- [Exercise directions] Please indicate the number of lines in the listing below that include the string "Right"; add nothing else.

- [Data to process]
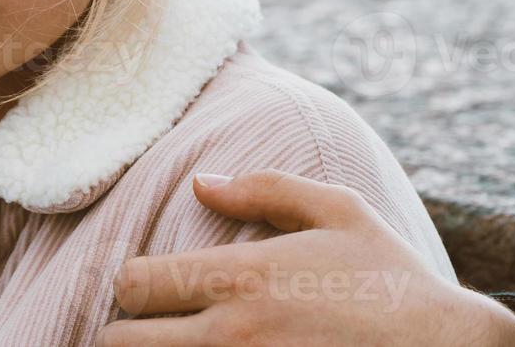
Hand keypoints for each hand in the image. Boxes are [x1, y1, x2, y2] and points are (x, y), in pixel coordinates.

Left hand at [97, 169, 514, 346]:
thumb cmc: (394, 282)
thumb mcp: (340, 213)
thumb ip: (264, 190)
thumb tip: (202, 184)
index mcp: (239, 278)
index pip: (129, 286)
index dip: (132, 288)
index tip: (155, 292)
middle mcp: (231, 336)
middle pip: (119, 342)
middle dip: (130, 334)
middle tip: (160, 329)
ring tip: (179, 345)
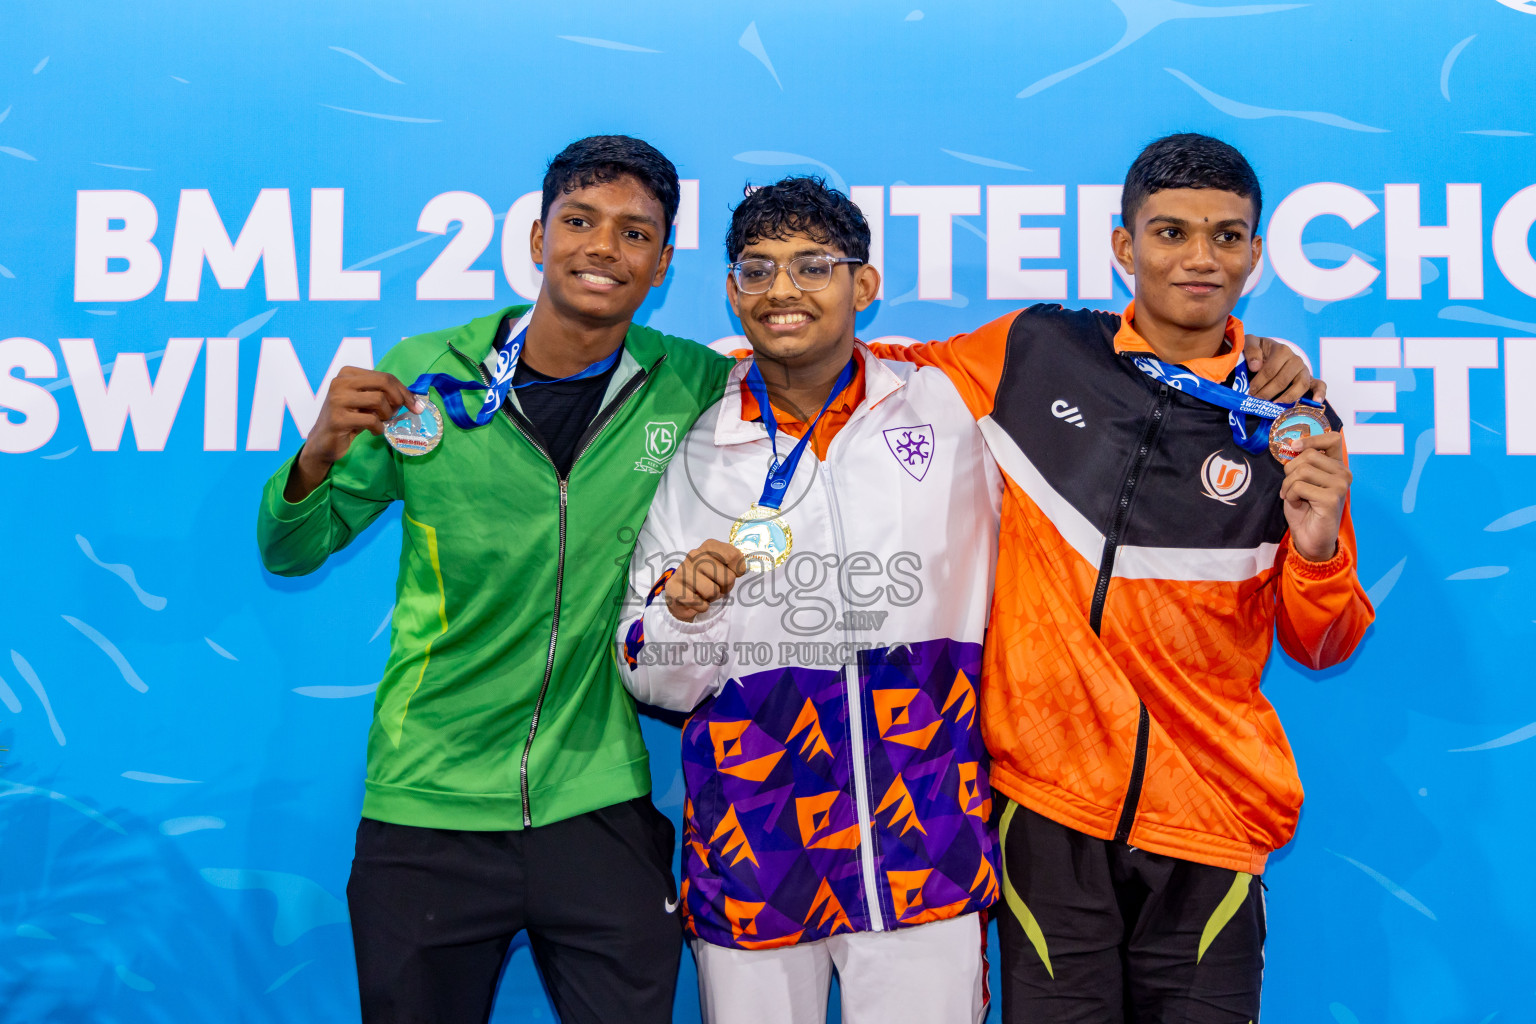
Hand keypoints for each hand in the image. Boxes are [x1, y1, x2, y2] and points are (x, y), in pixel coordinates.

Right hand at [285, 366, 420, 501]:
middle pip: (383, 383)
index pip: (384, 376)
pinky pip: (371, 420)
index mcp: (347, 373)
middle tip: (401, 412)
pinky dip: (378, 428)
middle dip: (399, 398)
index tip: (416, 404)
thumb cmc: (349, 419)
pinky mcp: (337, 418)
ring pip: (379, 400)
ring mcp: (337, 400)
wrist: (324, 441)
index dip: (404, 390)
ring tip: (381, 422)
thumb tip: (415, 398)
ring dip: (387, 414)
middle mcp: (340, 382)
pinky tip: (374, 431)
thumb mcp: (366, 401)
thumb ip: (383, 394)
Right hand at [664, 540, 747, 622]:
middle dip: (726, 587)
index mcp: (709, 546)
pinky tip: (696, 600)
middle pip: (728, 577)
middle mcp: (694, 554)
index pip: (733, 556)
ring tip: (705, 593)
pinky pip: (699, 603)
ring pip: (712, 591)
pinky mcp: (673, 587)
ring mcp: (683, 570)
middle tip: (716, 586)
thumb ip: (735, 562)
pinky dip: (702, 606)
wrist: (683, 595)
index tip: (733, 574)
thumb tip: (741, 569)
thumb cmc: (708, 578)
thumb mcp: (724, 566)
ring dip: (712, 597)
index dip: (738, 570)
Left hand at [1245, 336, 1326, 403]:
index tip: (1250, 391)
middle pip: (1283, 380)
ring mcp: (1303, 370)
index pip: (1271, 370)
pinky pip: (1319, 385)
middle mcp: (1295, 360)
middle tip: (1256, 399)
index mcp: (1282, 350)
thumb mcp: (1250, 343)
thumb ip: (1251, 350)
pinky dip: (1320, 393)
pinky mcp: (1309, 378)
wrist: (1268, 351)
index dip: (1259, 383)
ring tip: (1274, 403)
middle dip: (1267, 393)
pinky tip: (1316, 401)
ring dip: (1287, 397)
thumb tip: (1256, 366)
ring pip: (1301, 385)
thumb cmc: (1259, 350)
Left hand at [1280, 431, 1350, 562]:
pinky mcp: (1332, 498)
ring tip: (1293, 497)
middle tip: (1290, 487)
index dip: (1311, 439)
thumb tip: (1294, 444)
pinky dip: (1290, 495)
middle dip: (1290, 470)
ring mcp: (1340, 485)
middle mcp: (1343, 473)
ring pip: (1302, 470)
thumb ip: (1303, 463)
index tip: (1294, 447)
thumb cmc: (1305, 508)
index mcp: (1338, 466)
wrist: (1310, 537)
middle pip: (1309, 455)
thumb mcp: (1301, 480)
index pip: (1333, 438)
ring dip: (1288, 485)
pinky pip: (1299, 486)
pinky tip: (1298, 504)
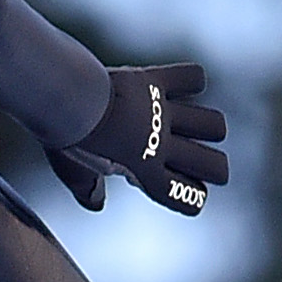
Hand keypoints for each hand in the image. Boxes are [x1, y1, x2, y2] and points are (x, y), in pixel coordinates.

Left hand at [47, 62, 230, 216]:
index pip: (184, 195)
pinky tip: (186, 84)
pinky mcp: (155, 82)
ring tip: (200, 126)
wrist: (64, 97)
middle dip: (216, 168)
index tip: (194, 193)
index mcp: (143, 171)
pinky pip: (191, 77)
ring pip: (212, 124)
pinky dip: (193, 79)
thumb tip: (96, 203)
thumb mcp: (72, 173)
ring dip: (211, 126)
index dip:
* * *
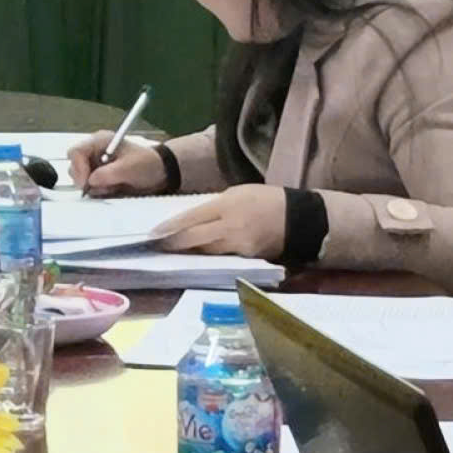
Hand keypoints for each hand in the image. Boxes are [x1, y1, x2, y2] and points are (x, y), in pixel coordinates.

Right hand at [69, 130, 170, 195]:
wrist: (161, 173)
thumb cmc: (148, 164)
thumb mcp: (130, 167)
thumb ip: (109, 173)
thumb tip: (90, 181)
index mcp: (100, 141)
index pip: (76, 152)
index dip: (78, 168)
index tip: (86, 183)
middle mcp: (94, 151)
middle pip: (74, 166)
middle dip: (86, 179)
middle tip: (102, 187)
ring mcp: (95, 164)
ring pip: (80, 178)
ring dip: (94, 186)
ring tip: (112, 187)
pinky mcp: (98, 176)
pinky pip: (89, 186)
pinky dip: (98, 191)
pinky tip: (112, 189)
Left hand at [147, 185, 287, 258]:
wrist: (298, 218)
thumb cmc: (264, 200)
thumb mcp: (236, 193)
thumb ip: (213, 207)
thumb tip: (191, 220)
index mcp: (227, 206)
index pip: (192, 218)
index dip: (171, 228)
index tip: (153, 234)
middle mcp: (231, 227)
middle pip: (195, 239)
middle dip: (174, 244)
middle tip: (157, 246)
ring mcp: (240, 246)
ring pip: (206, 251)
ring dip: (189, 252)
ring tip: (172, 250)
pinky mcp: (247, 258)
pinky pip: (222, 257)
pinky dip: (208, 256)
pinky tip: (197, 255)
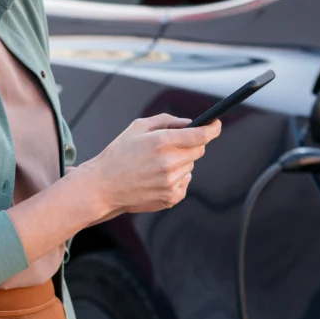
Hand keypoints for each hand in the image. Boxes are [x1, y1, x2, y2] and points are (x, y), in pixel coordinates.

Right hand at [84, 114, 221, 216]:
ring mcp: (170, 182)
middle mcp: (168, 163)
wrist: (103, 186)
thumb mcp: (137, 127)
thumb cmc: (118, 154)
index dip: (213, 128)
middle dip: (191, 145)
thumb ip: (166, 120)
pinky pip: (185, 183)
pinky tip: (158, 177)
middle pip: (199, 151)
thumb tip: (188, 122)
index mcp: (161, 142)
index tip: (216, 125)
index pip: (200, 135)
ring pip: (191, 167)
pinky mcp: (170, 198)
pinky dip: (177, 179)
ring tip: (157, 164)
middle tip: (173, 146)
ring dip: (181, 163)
* * *
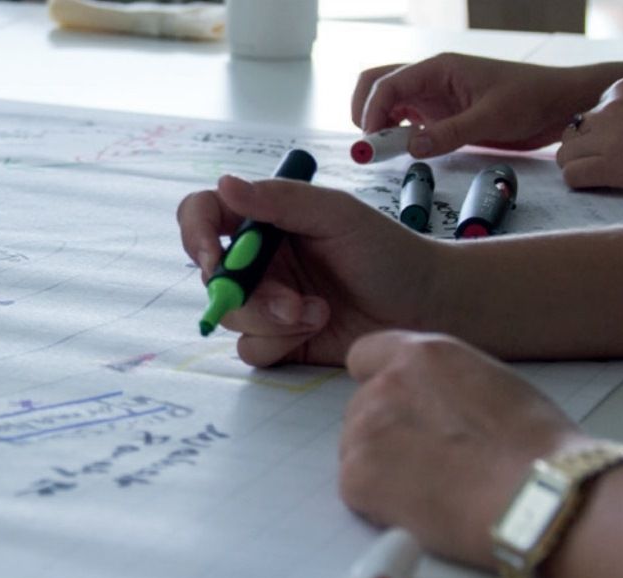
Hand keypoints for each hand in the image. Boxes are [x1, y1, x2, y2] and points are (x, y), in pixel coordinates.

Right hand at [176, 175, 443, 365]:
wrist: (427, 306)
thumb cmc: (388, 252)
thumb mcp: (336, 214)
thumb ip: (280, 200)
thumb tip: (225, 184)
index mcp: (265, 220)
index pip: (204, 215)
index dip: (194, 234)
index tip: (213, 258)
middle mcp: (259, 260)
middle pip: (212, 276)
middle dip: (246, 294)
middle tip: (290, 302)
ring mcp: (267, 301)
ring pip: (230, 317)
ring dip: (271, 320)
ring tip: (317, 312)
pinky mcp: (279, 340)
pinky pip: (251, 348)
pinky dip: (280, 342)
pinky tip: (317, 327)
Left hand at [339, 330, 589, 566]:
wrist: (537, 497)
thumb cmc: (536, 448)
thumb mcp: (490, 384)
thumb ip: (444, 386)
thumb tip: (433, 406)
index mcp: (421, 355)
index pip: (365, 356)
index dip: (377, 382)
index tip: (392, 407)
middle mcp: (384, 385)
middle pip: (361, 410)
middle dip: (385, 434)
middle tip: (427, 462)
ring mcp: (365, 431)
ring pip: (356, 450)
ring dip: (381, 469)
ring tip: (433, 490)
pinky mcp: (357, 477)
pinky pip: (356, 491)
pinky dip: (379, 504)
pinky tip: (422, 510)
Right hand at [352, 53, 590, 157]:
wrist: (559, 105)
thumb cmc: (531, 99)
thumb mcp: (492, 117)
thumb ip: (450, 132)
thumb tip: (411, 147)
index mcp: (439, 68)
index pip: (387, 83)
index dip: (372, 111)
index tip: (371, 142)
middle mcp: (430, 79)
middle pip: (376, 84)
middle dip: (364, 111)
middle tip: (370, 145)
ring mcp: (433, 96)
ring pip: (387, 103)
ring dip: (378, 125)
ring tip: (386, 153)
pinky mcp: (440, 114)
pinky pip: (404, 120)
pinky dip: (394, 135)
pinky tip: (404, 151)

- [Result below] 6